Expand your culinary horizons and discover these super cool Asian ingredients which will make your wok sing
There are some ingredients that are less heard of in the West but hugely popular in China. Dominated by a gastronomical philosophy that doesn’t value food waste, the Chinese are champions of nose-to-tail eating as well as utilising the most unlikely of foodstuffs. Here are four unusual Asian ingredients that you should get to know better – and you’ll be able to fine them all in one of Chinatown’s major supermarkets like New Loon Moon or Loon Fung
Shaped similarly to a squash, the beauty of a lotus root is revealed once cut into, thanks to rows of hollow chambers making it look holey like Edam cheese. There are many ways to cook lotus root – you can make soup by slow stewing it with pork ribs, or one of the most popular ways to prepare it is by shallow frying thinly diced lotus roots. An authentic way to consume it is by slicing, boiling it and eating with syrup and soy sauce.
Where to sample it: Hung’s Chinese Restaurant – Lotus roots and pork rib soup
At first, the concept of eating bamboo shoots might conjure an image of a panda bear chowing down on lunch. But to be honest, bamboo shoots are not only good for pandas, they are good for us too! Hailing from China, this vegetable is rich in protein and fibre. They tastes a bit bitter when undercooked but become umami if you give it a few more minutes in the wok. Bamboo shoots are especially good when stewed with beef and can be frequently found in Chinese stir frys.

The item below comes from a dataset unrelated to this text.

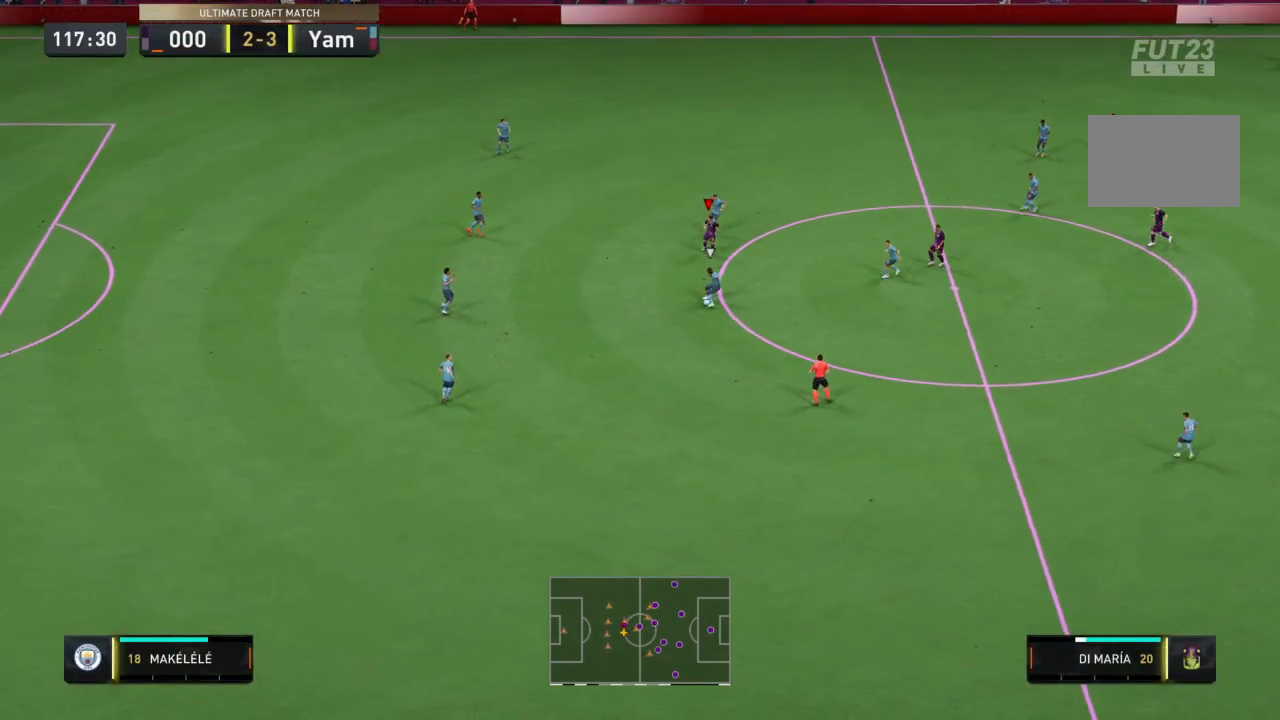
{"buttons": ["R2"], "left_stick": "down", "right_stick": "center", "events": [[333, "DPAD_LEFT", "down"], [467, "DPAD_LEFT", "up"]]}
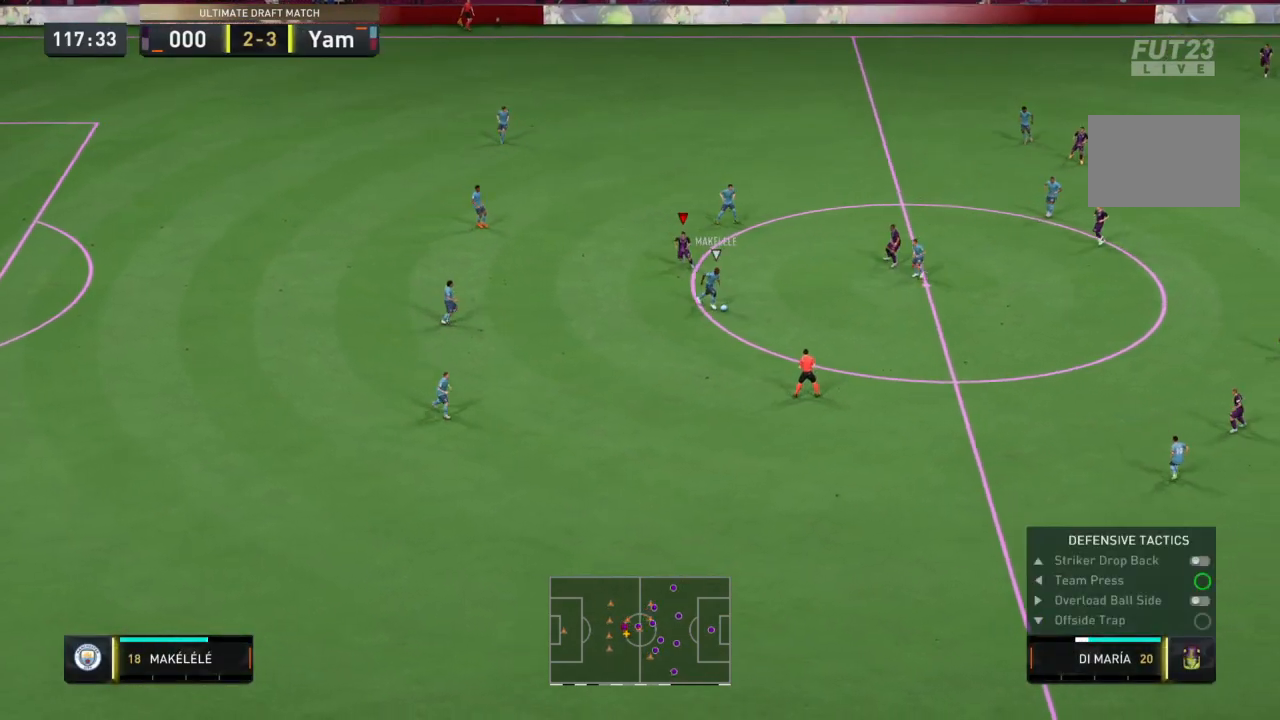
{"buttons": ["R2"], "left_stick": "down", "right_stick": "center", "events": [[334, "L1", "down"], [467, "L1", "up"]]}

Where to sample it: Baiwei – Beef stew with bamboo shoots
Don’t worry, this is not the stinging type of jellyfish. Instead, these are small, crispy and chewy kind of jellyfish that contain not poison but protein. These little babies have been on the dinner tables of southern Chinese for ages. Since the Jin Dynasty in fact when they were preserved with wood ash and salt water. Today, however, you’re most likely to find them shredded and marinated in soy and rice vinegar. Jellyfish are easy to cook, and especially tasty when served cold.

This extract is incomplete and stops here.